PASSAGE FOR REVIEW:
*** Block opens ***
1 Introduction

The use of visualization tools has been native to Architecture. For the past decades Architects have used 3D modeling and visual simulations as a main design vehicle to better understand building performance. More recently the use of VR has enabled architects to improve their designs by engaging clients or potential users in realistic walkthroughs of proposed buildings and alter the design according to their feedback [1].

In the past few years, the use of VR in construction and engineering has also become prevalent. VR-based training for creating safer construction sites, site analysis and planning, and visualizing construction scenarios for decision making are becoming increasingly widespread.

As virtual immersive environments become easier and cheaper to produce, more practical and useable, their educational use will follow. This paper discusses a project which develops a prototype VR environment to teach architecture, engineering and construction (AEC) students lessons on building sciences.

2 Benefits and Challenges of Immersive 3-D VR Navigation

The adoption of the new technologies that allow a user to be fully immersed in a 3-dimensional virtual world for the purpose of AEC education opens up a wide array of potential benefits, but it also presents with important challenges. In the following sections we will summarize the benefits and challenges most relevant to the application of BVR to AEC education.

2.1 Benefits

Virtual reality technology mainly draws its novel benefits from its robust and innovative human-computer interaction framework. Contemporary technology such as the Oculus Rift can provide developers and users with low latency 360-degree view of a virtual environment, as well as accurate and robust hand tracking and control. These features, verified in previous research, present a wide variety of benefits for education. Such as:

Immersion -

Virtual reality’s main feature is its ability to completely immerse users in a virtual environment, leading to a sustained period of focus [2]. Previous studies have shown that immersion plays a critical role in education, as a user focuses on interacting, absorbing and applying concepts presented in the virtual world [3, 4]. The result is a Virtual Learning Environment (VLE) that provides a focused space to analyze and explore concepts separate from the real world and its limitations.

Interaction -

Virtual environment interaction is fundamental to VR design. Novel VR control and tracking systems have been recently introduced by devices such as Oculus Rift, HTC Vive and Windows Mixed Reality. Through these novel controls, users can physically interact with the virtual world as we can with the real world which provides a sense of familiarity [5]. Pan explains this interactive component of VLE’s as “Active Action” which allow learners to act in their learning environment effectively [6].
*** Block closes ***
RAW DATA:
*** Block opens ***
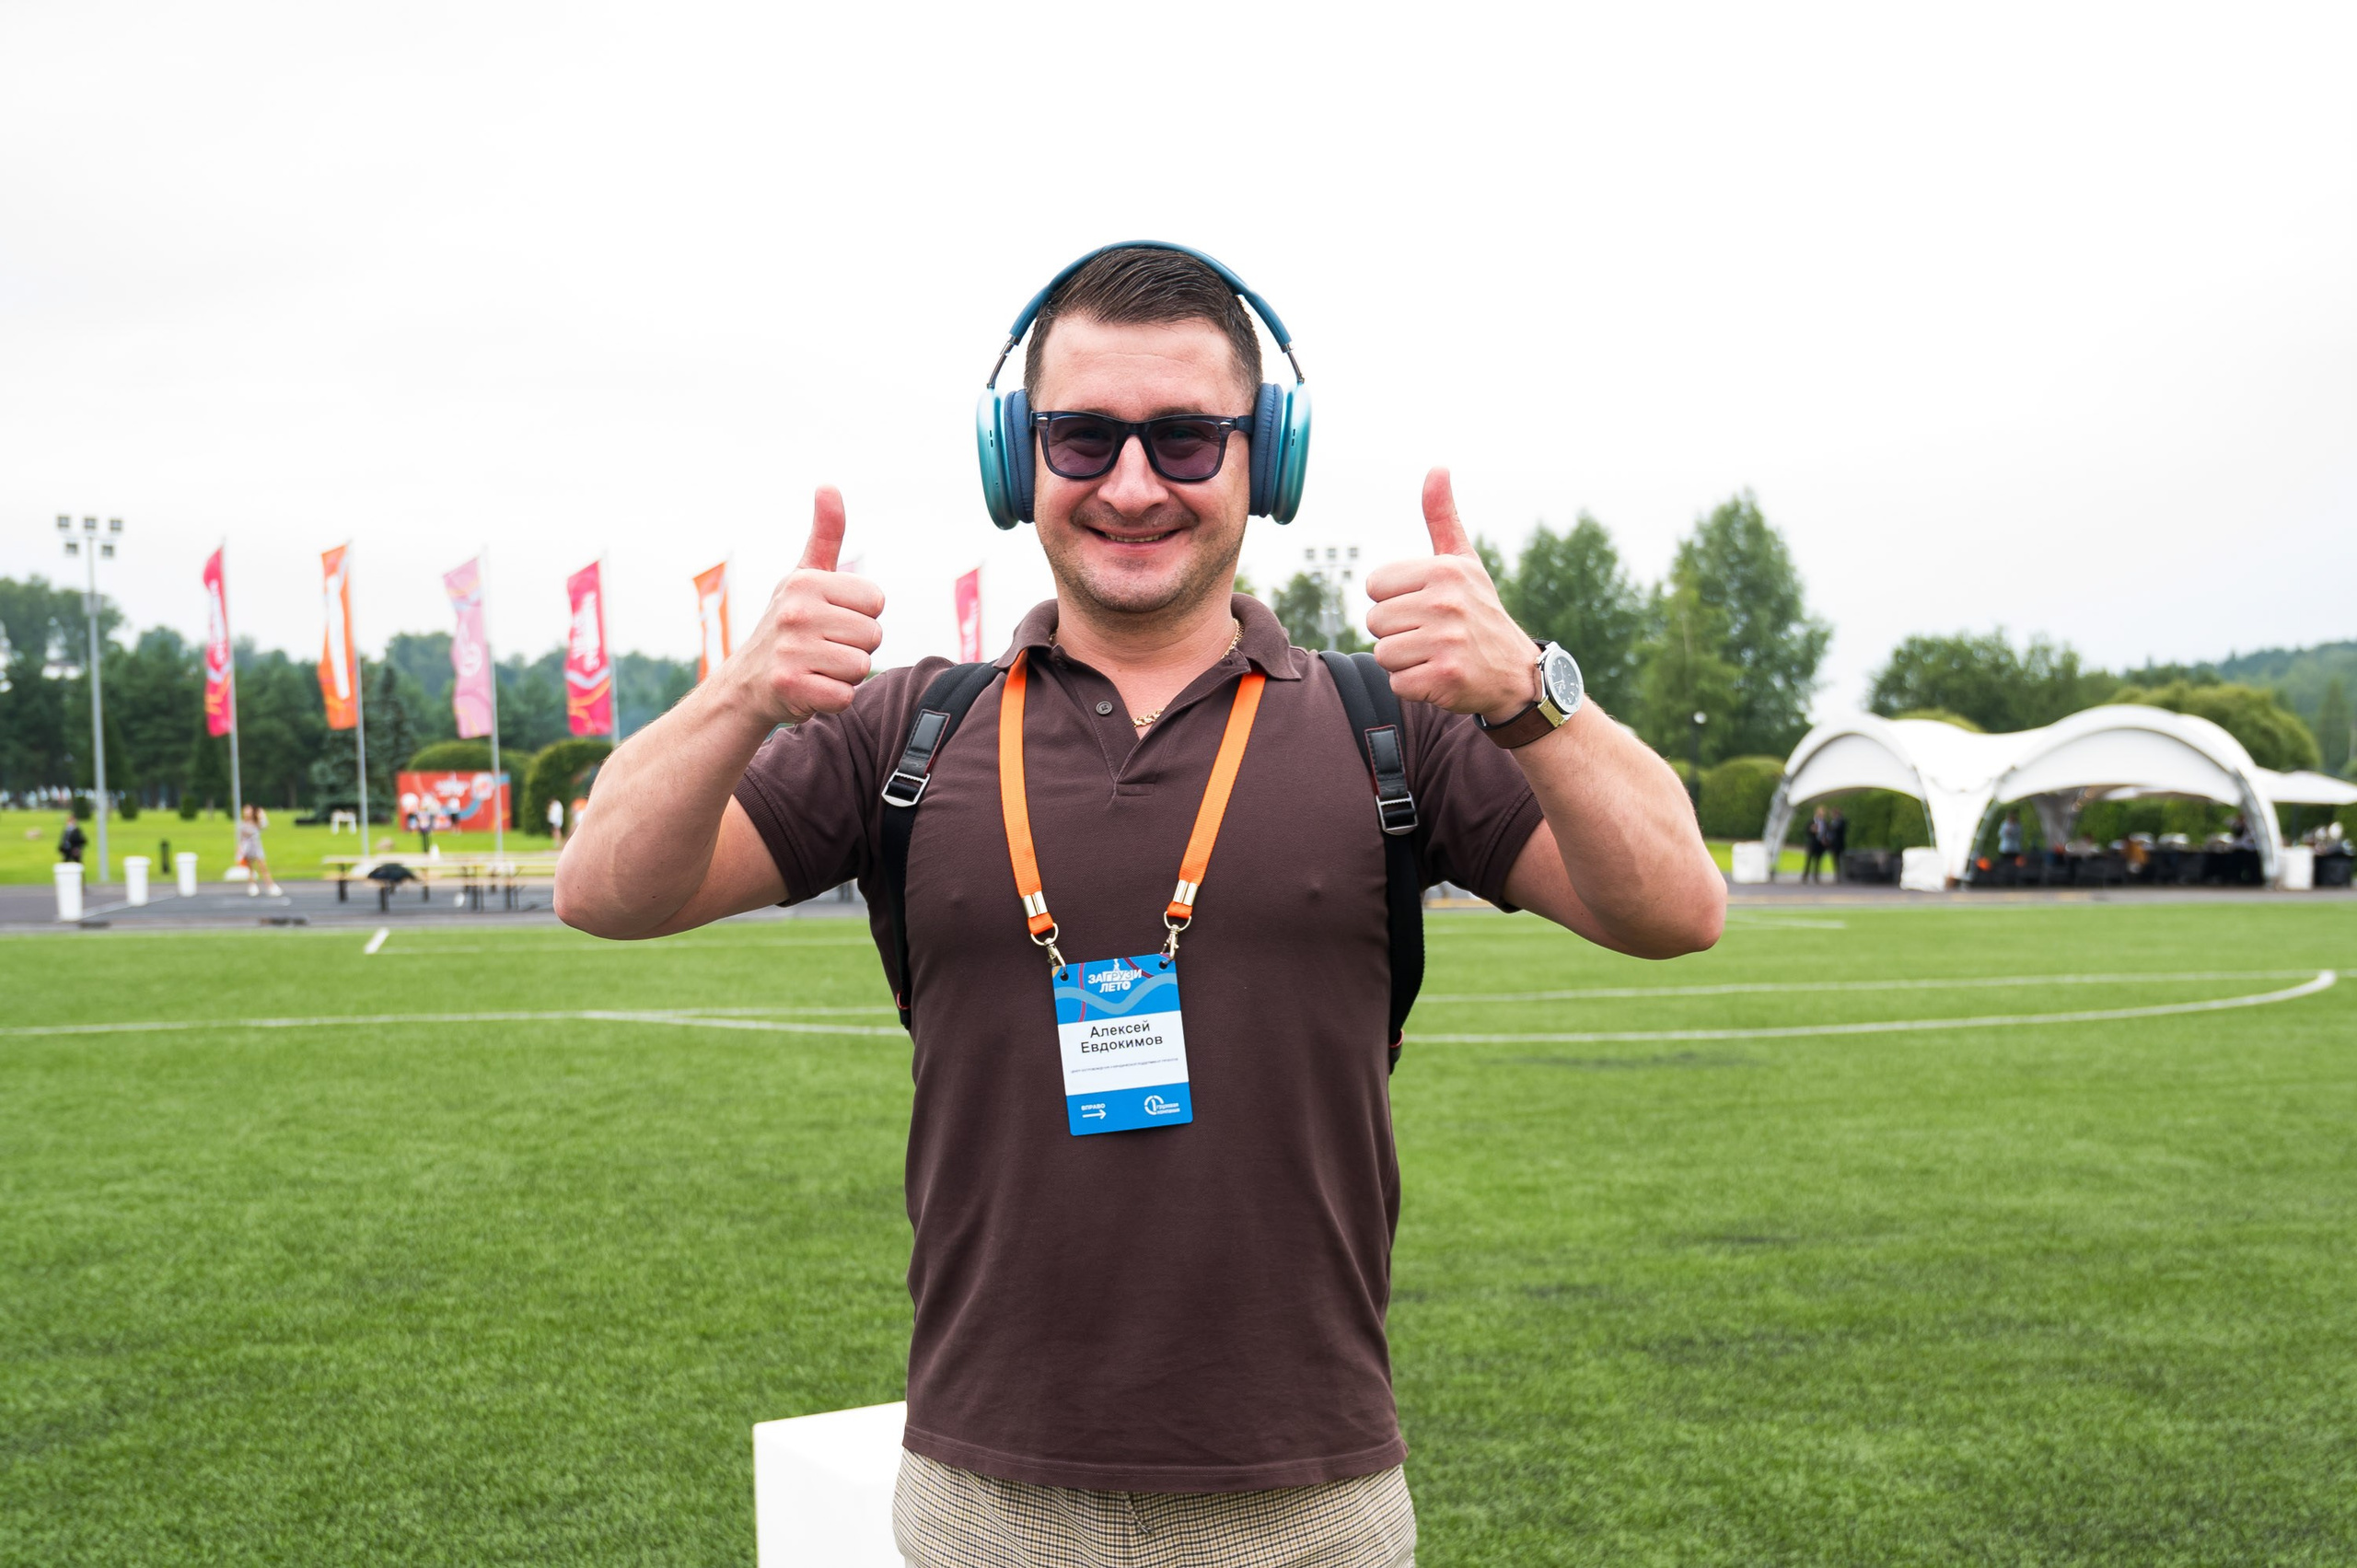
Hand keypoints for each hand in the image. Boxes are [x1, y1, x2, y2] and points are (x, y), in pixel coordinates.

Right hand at [729, 486, 885, 725]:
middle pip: (873, 635)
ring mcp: (791, 650)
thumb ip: (825, 534)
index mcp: (805, 581)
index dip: (860, 615)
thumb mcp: (804, 576)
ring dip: (844, 674)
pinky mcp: (791, 687)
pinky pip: (846, 696)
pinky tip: (810, 688)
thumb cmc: (788, 625)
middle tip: (821, 648)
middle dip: (854, 646)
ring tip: (815, 666)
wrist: (746, 683)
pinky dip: (833, 699)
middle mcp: (795, 612)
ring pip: (862, 667)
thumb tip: (828, 485)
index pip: (876, 602)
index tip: (830, 619)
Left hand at [1364, 468, 1536, 721]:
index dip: (1394, 599)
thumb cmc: (1480, 613)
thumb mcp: (1464, 562)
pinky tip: (1440, 676)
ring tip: (1436, 654)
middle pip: (1375, 621)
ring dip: (1404, 661)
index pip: (1375, 585)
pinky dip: (1414, 686)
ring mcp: (1447, 641)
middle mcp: (1446, 603)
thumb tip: (1438, 467)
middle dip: (1398, 632)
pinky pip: (1397, 683)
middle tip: (1433, 634)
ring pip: (1382, 654)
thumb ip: (1441, 518)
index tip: (1424, 605)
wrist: (1517, 674)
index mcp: (1445, 571)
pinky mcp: (1445, 677)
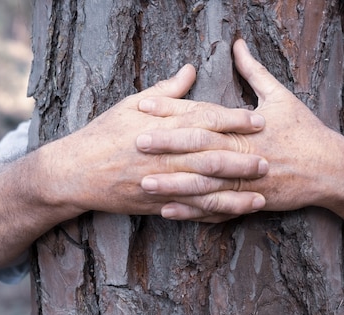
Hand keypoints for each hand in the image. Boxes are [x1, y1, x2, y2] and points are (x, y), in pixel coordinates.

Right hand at [36, 63, 269, 221]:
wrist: (76, 172)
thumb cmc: (104, 134)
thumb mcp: (132, 104)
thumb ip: (167, 91)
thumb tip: (191, 70)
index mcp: (163, 128)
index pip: (205, 121)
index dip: (234, 120)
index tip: (259, 120)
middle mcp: (166, 156)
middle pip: (211, 157)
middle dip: (242, 160)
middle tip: (268, 161)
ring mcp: (162, 184)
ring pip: (206, 191)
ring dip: (235, 194)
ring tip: (260, 196)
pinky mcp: (157, 205)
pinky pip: (190, 212)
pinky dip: (212, 215)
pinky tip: (232, 215)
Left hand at [137, 39, 343, 218]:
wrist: (332, 170)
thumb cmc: (306, 131)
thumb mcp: (281, 97)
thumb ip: (254, 71)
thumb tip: (238, 43)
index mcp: (245, 125)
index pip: (202, 114)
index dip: (172, 109)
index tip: (143, 105)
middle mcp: (243, 152)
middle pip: (199, 148)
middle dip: (166, 145)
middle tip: (135, 142)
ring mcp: (246, 180)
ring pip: (204, 184)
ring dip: (173, 184)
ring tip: (144, 183)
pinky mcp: (249, 201)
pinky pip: (217, 208)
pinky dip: (193, 212)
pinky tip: (168, 212)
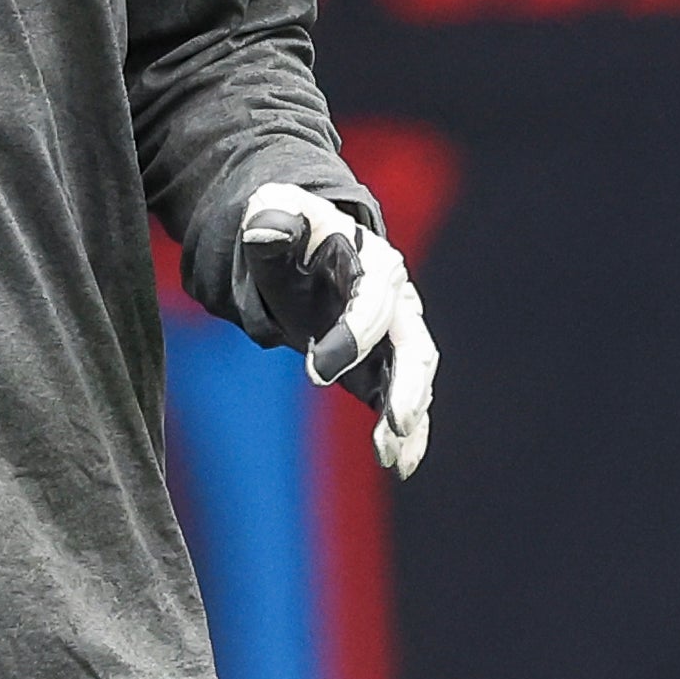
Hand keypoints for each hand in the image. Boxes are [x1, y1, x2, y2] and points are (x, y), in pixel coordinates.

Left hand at [238, 183, 438, 479]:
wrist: (300, 246)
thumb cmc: (286, 229)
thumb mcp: (271, 215)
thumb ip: (269, 221)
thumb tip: (264, 226)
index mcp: (369, 257)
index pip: (374, 296)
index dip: (354, 333)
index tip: (319, 372)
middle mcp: (394, 296)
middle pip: (414, 342)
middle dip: (407, 384)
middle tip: (393, 424)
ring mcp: (395, 331)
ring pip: (415, 376)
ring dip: (411, 416)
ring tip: (393, 455)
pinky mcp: (385, 362)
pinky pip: (402, 397)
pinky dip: (407, 431)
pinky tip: (397, 464)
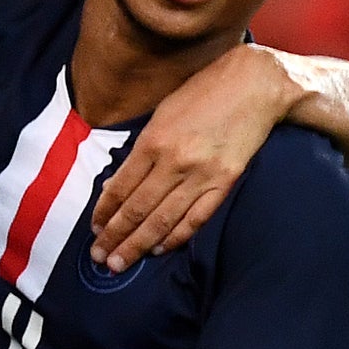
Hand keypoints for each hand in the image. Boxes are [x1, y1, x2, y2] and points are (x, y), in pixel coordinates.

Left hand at [90, 42, 286, 271]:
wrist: (253, 85)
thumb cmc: (201, 94)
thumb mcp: (160, 115)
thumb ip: (140, 151)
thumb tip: (118, 185)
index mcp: (153, 141)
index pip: (121, 187)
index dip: (105, 212)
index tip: (94, 229)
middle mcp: (175, 162)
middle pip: (138, 209)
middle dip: (116, 236)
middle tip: (100, 258)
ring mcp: (202, 174)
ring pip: (164, 219)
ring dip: (140, 244)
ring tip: (120, 263)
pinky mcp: (226, 182)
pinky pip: (197, 217)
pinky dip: (177, 236)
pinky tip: (160, 249)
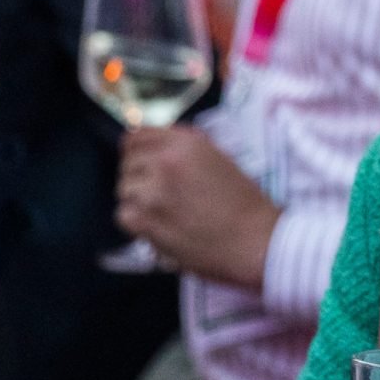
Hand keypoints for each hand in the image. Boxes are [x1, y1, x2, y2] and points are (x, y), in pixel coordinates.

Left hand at [115, 127, 276, 283]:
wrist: (256, 242)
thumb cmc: (246, 206)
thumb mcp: (220, 160)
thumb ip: (185, 151)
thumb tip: (156, 150)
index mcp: (186, 143)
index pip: (137, 137)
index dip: (136, 151)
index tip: (140, 162)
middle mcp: (166, 162)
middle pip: (128, 163)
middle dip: (139, 177)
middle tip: (159, 195)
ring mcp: (154, 192)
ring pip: (124, 189)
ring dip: (139, 201)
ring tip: (163, 213)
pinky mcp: (148, 221)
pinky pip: (124, 215)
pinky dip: (136, 223)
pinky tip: (158, 227)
*** Block closes ***
TASK INSTRUCTIONS:
(a) Translate this sentence from the passage on virtual reality in architecture education into Spanish: "Virtual environment interaction is fundamental to VR design."
(b) Carry on the passage on virtual reality in architecture education, picking up right after its final sentence.

RESULTS FOR EACH TASK:
(a) La interacción con el entorno virtual es fundamental para el diseño de realidad virtual.

(b)
Display of Information -

While immersion and interaction are the most commonly attributed benefits in VLE’s, the method and techniques we use to display information in these immersive worlds are just as important. Learning takes place in a structured environment where information is easily accessible and analyzed. Virtual Reality provides the benefit of a virtual 3-Dimensional world space to structure and organize information for learning [7]. The inherent and beneficial capability to represent concepts in 3D is well documented, as users can analyze a concept in a wider range of views [4]. In this paper the focus is on this benefit and the associated challenges that arise when we seek to apply VR/VLE’s in education.

2.2 Challenges

Immersion and interaction are highly beneficial to the user in VR applications to education, however, our current methodology for displaying information and interacting with it in an immersive environment has limited the usability VLE’s. While the display of concepts in a 3D space takes advantage of both immersion and interactivity, it also brings complexity [5]. Users now must take into consideration the extra dimension provided by VR, which with poor design, often leads to confusion and frustration. Simply put, users won’t be able to access the immersive and interactive features of a VLE effectively.

When we consider the applications of VR for education, we must also consider the pedagogical approach we want to translate to a Virtual Environment [4]. As stated by Vassigh and Huang, understanding and defining a solid pedagogic framework is fundamental to the design of such virtual experience [8]. Effectively using such a framework brings complexity to a VLE’s design, and presents its own set of challenges.

3 Rationale and Development of SKOPE VR

As discussed in the previous section, 3D brings an extra dimension of complexity to the design and use of a VLE. The placement of information (whether it be a 3D model or text) is critical to how the user experiences this information (i.e., absorb it, analyze it, etc.). Current VLE designs often overwhelm users with confusion, and degrade the immersive character of the VLE experience.

If we look closely, we see that while VLE’s place users in a 3D space like the real world, we do not usually have standardized tools to help users interact with a virtual world’s information in a concentrated and intuitive fashion [2]. What do we mean by this? In the real world, books and computers are examples of tools that help us understand the information around us in a “concentrated” fashion. VLE’s lack these tools, and thus make it difficult for the user to experience the information in a VLE in an efficient and enjoyable way.

An example of a VR application that attempts to solve this issue is Google Tilt Brush. Tilt Brush presents the user with an open Virtual Environment in which they can draw in 3 Dimensions with a wide variety of colors, shaders and effects. While drawing might not seem like much, Google tilt brush supports all the functionality (or even more) that a program like MS Paint would provide. Google Tilt Brush successfully deals with complexity by creating a user tool that centralizes all user decisions and interaction with the virtual world. These tools are in the user’s hands, which use VR’s interaction benefits such as hand tracking and gesture control.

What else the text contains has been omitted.